// Gift von Lot Vekemans //
Schon bei der dritten Aufführung (Premiere: 9. November 2013) von Gift ist deutlich: das Deutsche Theater in Berlin hat einen neuen Publikumsliebling. Das Zwei-Mann-Stück der niederländischen Autorin Lot Vekemans entwickelt unter der bedachten Regie von Christian Schwochow einen enormen emotionalen Sog, ohne dabei auch nur einen Moment lang „pathetisch“ zu wirken.
Ein Mann (Ulrich Matthes) und eine Frau (Dagmar Manzel) treffen sich nach neun Jahren Trennung wieder. Ihre Beziehung zerbrach am Verlust des gemeinsamen Kindes, Jakob. Seitdem hat der Mann in Südfrankreich “ein neues Leben angefangen“, während die Frau in ihrer Trauer verharrt. Grund ihrer Zusammenkunft ist ein Brief, der ankündigt, dass die Gräber des Friedhofs, darunter auch Jakobs Grab, verlegt werden müssen, weil aus einer nahegelegenen Fabrik Gift ausgetreten sei. Während die beiden im Friedhofsgebäude auf das Eintreffen des zuständigen Mitarbeiters warten, entspinnt sich zwischen ihnen ein zunehmend vertrauliches Gespräch über das “Davor“ und “Danach“.

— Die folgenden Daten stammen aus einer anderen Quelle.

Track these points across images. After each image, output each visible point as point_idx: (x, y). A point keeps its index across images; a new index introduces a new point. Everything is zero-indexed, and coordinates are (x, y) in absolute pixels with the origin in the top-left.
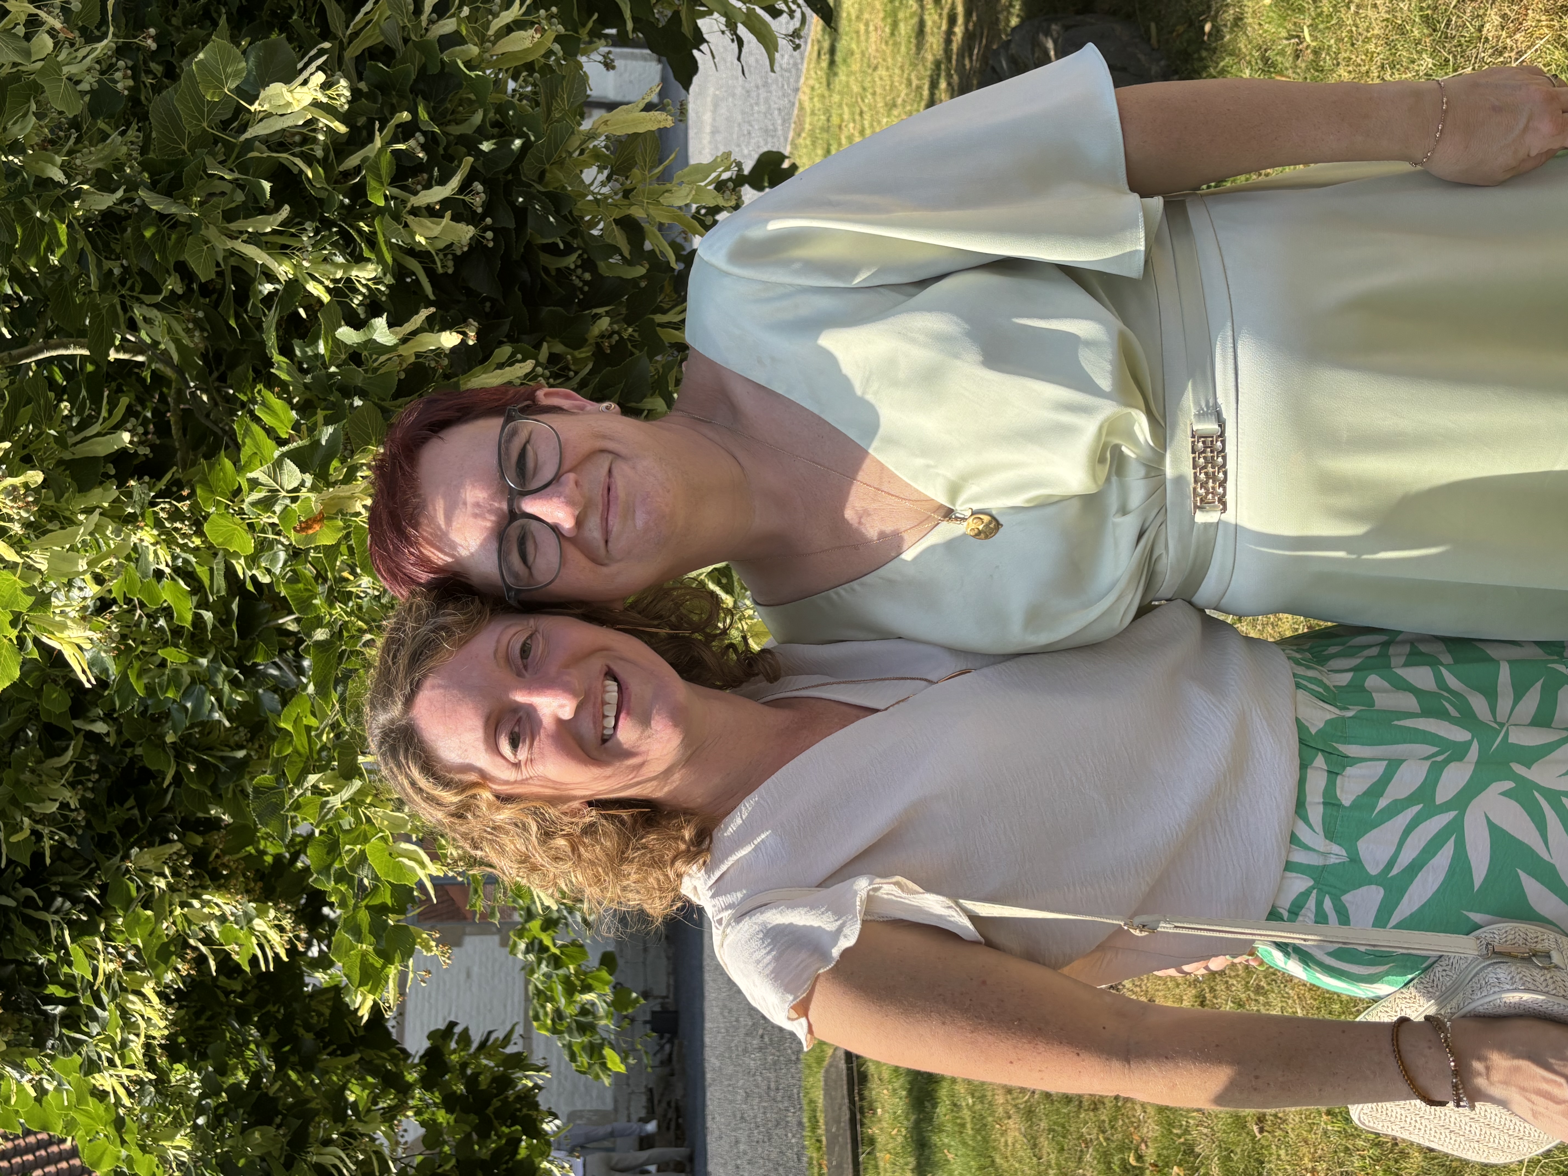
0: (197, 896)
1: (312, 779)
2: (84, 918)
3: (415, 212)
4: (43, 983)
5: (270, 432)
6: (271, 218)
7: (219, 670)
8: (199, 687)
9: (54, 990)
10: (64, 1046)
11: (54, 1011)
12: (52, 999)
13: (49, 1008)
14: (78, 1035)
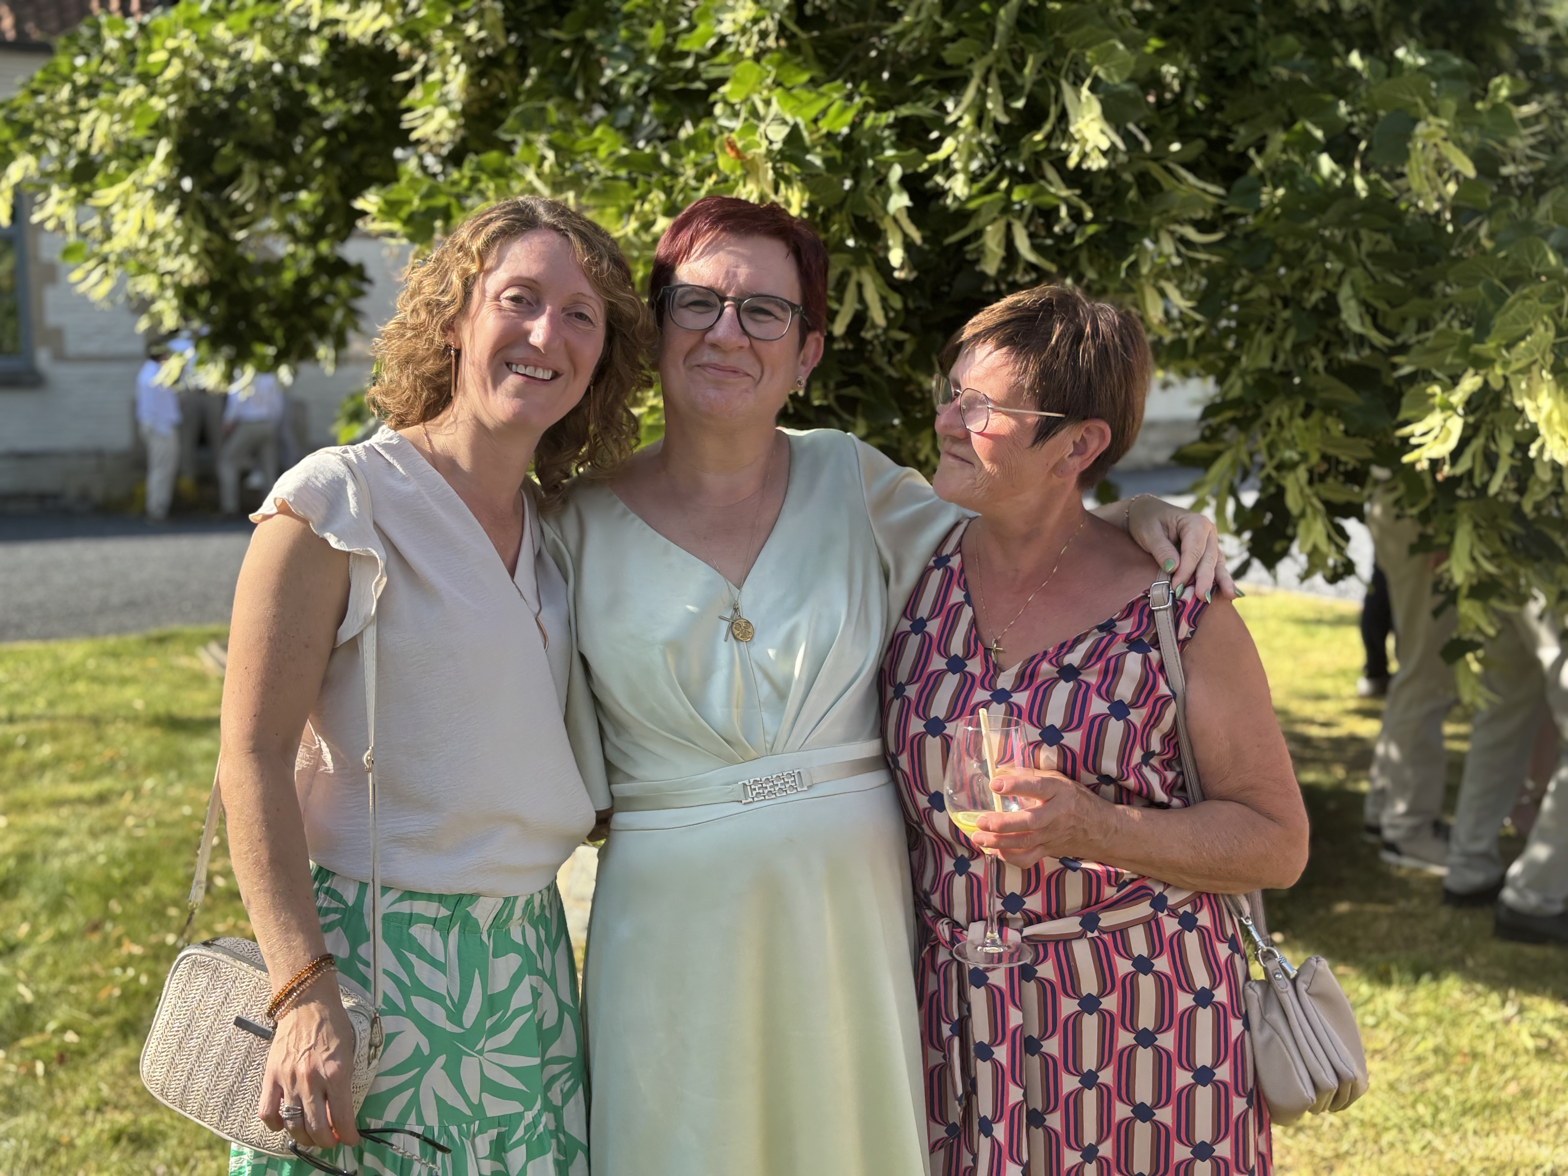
0: (463, 60)
1: (550, 155)
3: (1009, 227)
5: (824, 112)
6: (1000, 108)
8: (631, 56)
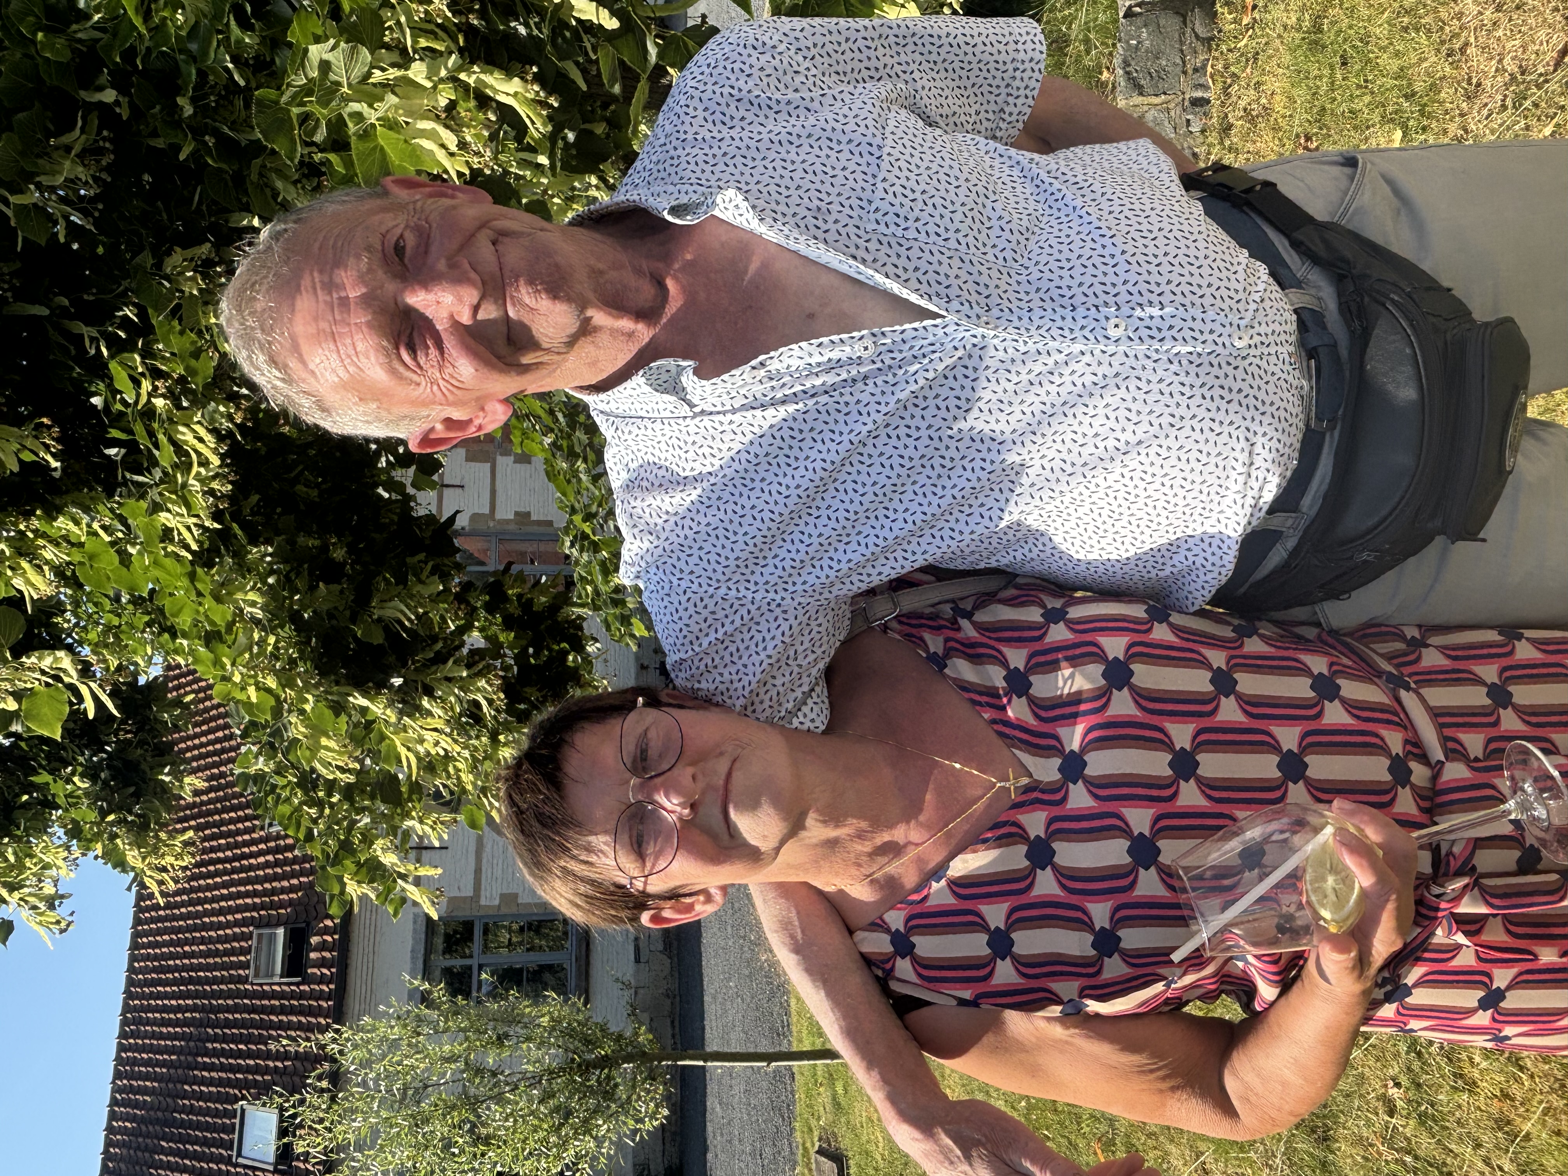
2: (122, 334)
4: (103, 427)
9: (115, 433)
10: (130, 490)
11: (116, 455)
12: (114, 443)
13: (112, 451)
14: (141, 479)
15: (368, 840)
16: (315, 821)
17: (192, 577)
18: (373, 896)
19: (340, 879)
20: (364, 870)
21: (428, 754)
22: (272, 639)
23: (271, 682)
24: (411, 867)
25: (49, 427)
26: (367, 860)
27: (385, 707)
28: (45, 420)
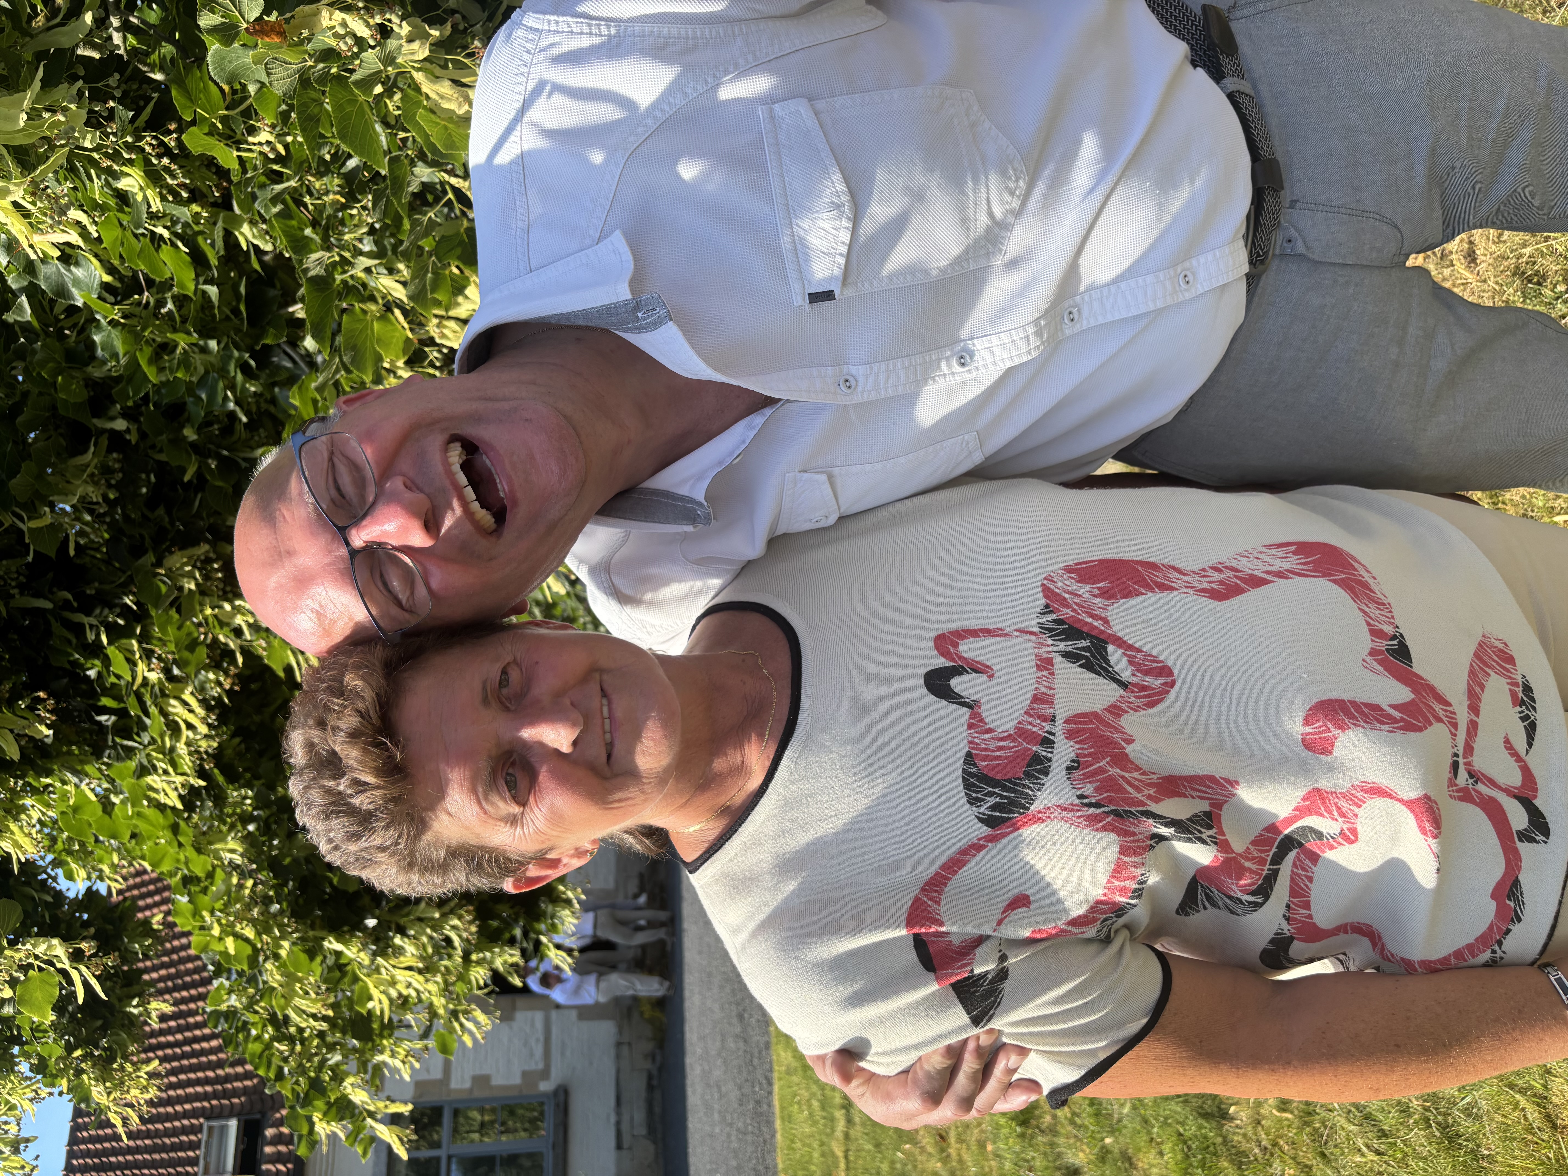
0: (228, 601)
2: (121, 622)
4: (96, 696)
7: (231, 357)
8: (212, 375)
9: (106, 701)
10: (118, 754)
11: (107, 721)
12: (105, 710)
13: (103, 718)
14: (130, 743)
15: (338, 1077)
16: (285, 1060)
17: (175, 829)
18: (342, 1135)
19: (309, 1119)
20: (334, 1109)
21: (400, 995)
22: (250, 883)
23: (249, 932)
24: (381, 1104)
25: (44, 700)
26: (337, 1100)
27: (359, 951)
28: (42, 694)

Ulrich Matthes und Dagmar Manzel gelingt es, die emotionalen Konflikte ihrer Figuren auf sehr einfühlsame Weise sichtbar zu machen. Der brillant geschriebene und sehr authentisch wirkende Dialog entbehrt nicht der tragisch-komischen, absurden Momente. Das Publikum lacht und weint zugleich. Glaubwürdig werden alle Nuancen zwischen Anklage, Wut, Trost, der Bitte um Verzeihung und dem Wunsch nach Nähe angeschlagen.
Anne Ehrlich hat einen kühlen, ungemütlichen Wartesaal auf der Bühne erschaffen, in dem das Gespräch zwischen Mann und Frau jedoch zuweilen eine fast intime und warme Atmosphäre schafft. Eindrucksvoll wird die Wirkung von Worten und ganz persönlichen Geschichten, die ganze Leben auferstehen lassen, demonstriert.
Gift wirkt deshalb so elektrisierend auf das Publikum, weil es eine Geschichte erzählt, die wahr sein könnte; die so – oder etwas anders – vermutlich jeden Tag geschieht. Traurig genug. Lot Vekemans hat einen Dialog erschaffen, der ohne große Gefühlsworte auskommt, aber durch ganz kleine Geschichten die unvorstellbaren Dimensionen der Trauer um ein verlorenes Kind eröffnet. Das Leid dieses fiktiven Paares berührt den Zuschauer zutiefst. Das Besondere aber und das Begeisternde ist die stete Hoffnung auf ein “neues“ Glück. Der Mann erwartet mit seiner neuen Partnerin ein Kind und auch die Frau scheint nur äußerlich die Hoffnung auf ein Leben nach der Trauer aufgegeben zu haben. Trotz der Erkenntnis, dass die Trauer und der Verlust ewig gegenwärtig sind und sein werden, suchen beide nach einer glücklichen Zukunft, nach einer Perspektive. Hier verliert sich niemand im Lamento. Diese Geschichte spendet Mut und Hoffnung und beweist, dass trotz eines unüberwindbaren Verlustes noch Lebensfreude möglich ist, solange man nicht aufhört zu suchen und Dinge auszuprobieren.